Born in New York City in 1871 and educated for the law, Mr. Tucker's inclinations quickly swept him into a much wider stream of intellectual development, literary, artistic, and sociological. He joined others in reviving the Twilight Club (now the Society of Arts and Sciences), for the broad discussion of public questions, and to the genius he developed for such a task the success of the Society up to the time of his death was chiefly due. The remarkable series of dinner discussions conducted under his management, for many years, in New York City, have helped to mould public opinion along liberal lines, to educate and inspire. Nothing he did gave him greater pride than the inception of the O. Henry Memorial Committee, and that his name should be associated with that work perpetually this tribute is hereby printed at the request of the Society of Arts and Sciences. E.J.W.

INTRODUCTION

In 1918 the Society of Arts and Sciences established, through its Managing Director, John F. Tucker, the O. Henry Memorial. Since that year the nature of the annual prize and the work of the Committee awarding it have become familiar to writer, editor, and reader of short stories. To the best short story written by an American and published in America the sum of $500 is awarded; to the second best, the sum of $250. In 1919 the prize winning story was Margaret Prescott Montague's "England to America"; in 1920 it was Maxwell Struthers Hurt's "Each in His Generation." Second winners were: 1919, Wilbur Daniel Steele's "For They Know Not What They Do," and, 1920, Frances Noyes Hart's "Contact!" [The prizes were delivered on June 2, 1920, and on March 14, 1921, at the annual memorial dinner, Hotel Astor.]

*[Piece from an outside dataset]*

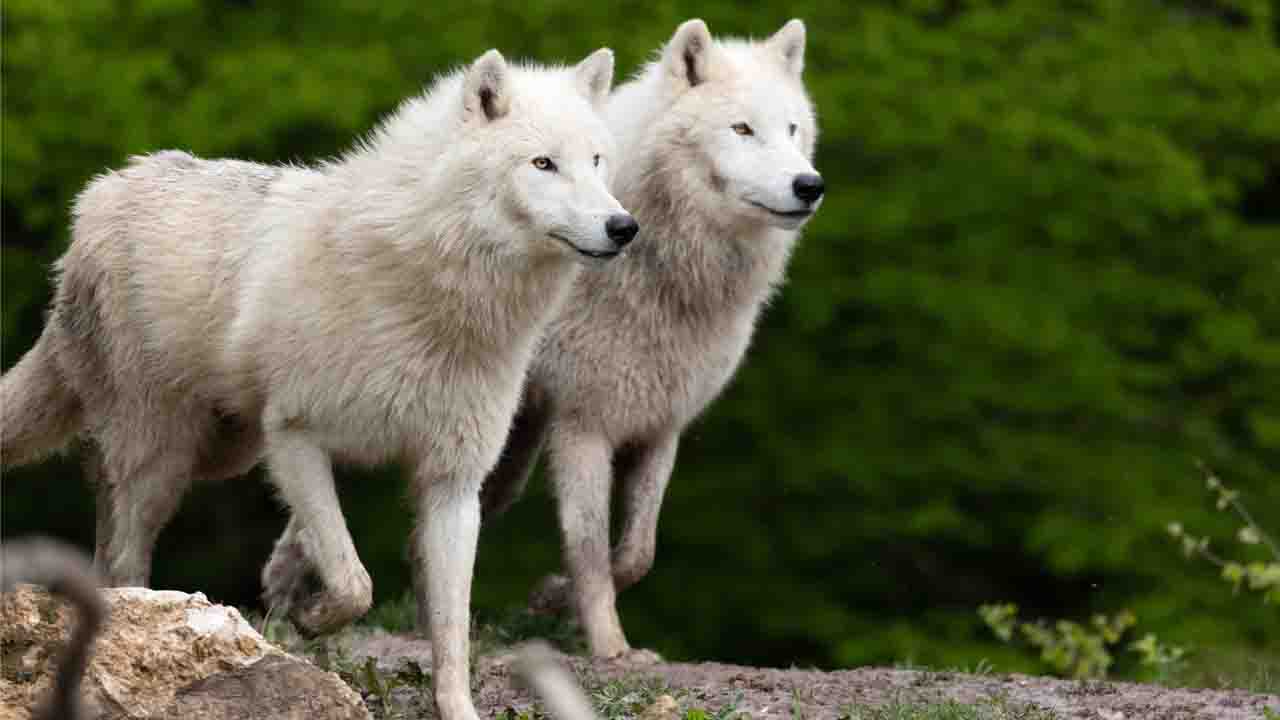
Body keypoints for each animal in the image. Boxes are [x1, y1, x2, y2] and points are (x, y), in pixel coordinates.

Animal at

In 1921 the Committee of Award consisted of these members:

     BLANCHE COLTON WILLIAMS, Ph. D., Chairman
     EDWARD J. WHEELER, Litt. D.
     ETHEL WATTS MUMFORD
     FRANCES GILCHRIST WOOD
     GROVE E. WILSON

And the Committee of Administration:

     JOHN F. TUCKER, [Deceased, February 27, 1921.], Founder of the O.
          Henry Memorial
     EDWARD J. WHEELER, Litt.D.
     GLENN FRANK, Editor of The Century Magazine
     GEORGE C. HOWARD, Attorney.

As in previous years each member of the Committee of Award held himself responsible for reviewing the brief fiction of certain magazines and for circulating such stories as warranted reading by other members.

Results in 1921 differ in a number of respects from those of 1919 and 1920. In the earlier half year, January excepted, every reader reported a low average of current fiction, so low as to excite apprehension lest the art of the short story was rapidly declining. The latter six months, however, marked a reaction, with a higher percentage of values in November and December. Explanation of the low level lies in the financial depression which forced a number of editors to buy fewer stories, to buy cheaply, or to search their vaults for remnant of purchases made in happier days. Improvement began with the return to better financial conditions.

The several members of the Committee have seldom agreed on the comparative excellence of stories, few being of sufficient superiority in the opinion of the Committee as a whole to justify setting them aside for future consideration. The following three dozen candidates, more or less, average highest:

Addington, Sarah, Another Cactus Blooms (Smart Set, December).

Alexander, Elizabeth, Fifty-Two Weeks for Florette [Reprinted as by
  Elizabeth Alexander Heermann.] (Saturday Evening Post, August 13).

Allen, Maryland, The Urge (Everybody's, September).

Arbuckle, Mary, Wasted (Midland, May).

Beer, Thomas, Mummery (Saturday Evening Post, July 30).

Burt, Maxwell Struthers, Buchanan Hears the Wind (Harper's, August).

Byrne, Donn, Reynardine (McClure's, May).

Chittenden, Gerald, The Victim of His Vision (Scribner's, May).

Comfort, Will Levington, and Dost, Zamin Ki, The Deadly Karait
  (Asia, August).

Cooper, Courtney Ryley, and Creagan, Leo F. Martin, Gerrity Gets Even
  (American, July).

Cooper, Courtney Ryley, Old Scarface (Pictorial Review, April).

Cram, Mildred, Stranger Things—(Metropolitan, January).

Derieux, Samuel A., Comet (American, December).

Hull Helen R., Waiting (Touchstone, February).

Jackson, Charles Tenney, The Man who Cursed the Lilies (Short
  Stories
, December 10).

Kerr, Sophie, Wild Earth (Saturday Evening Post, April 2).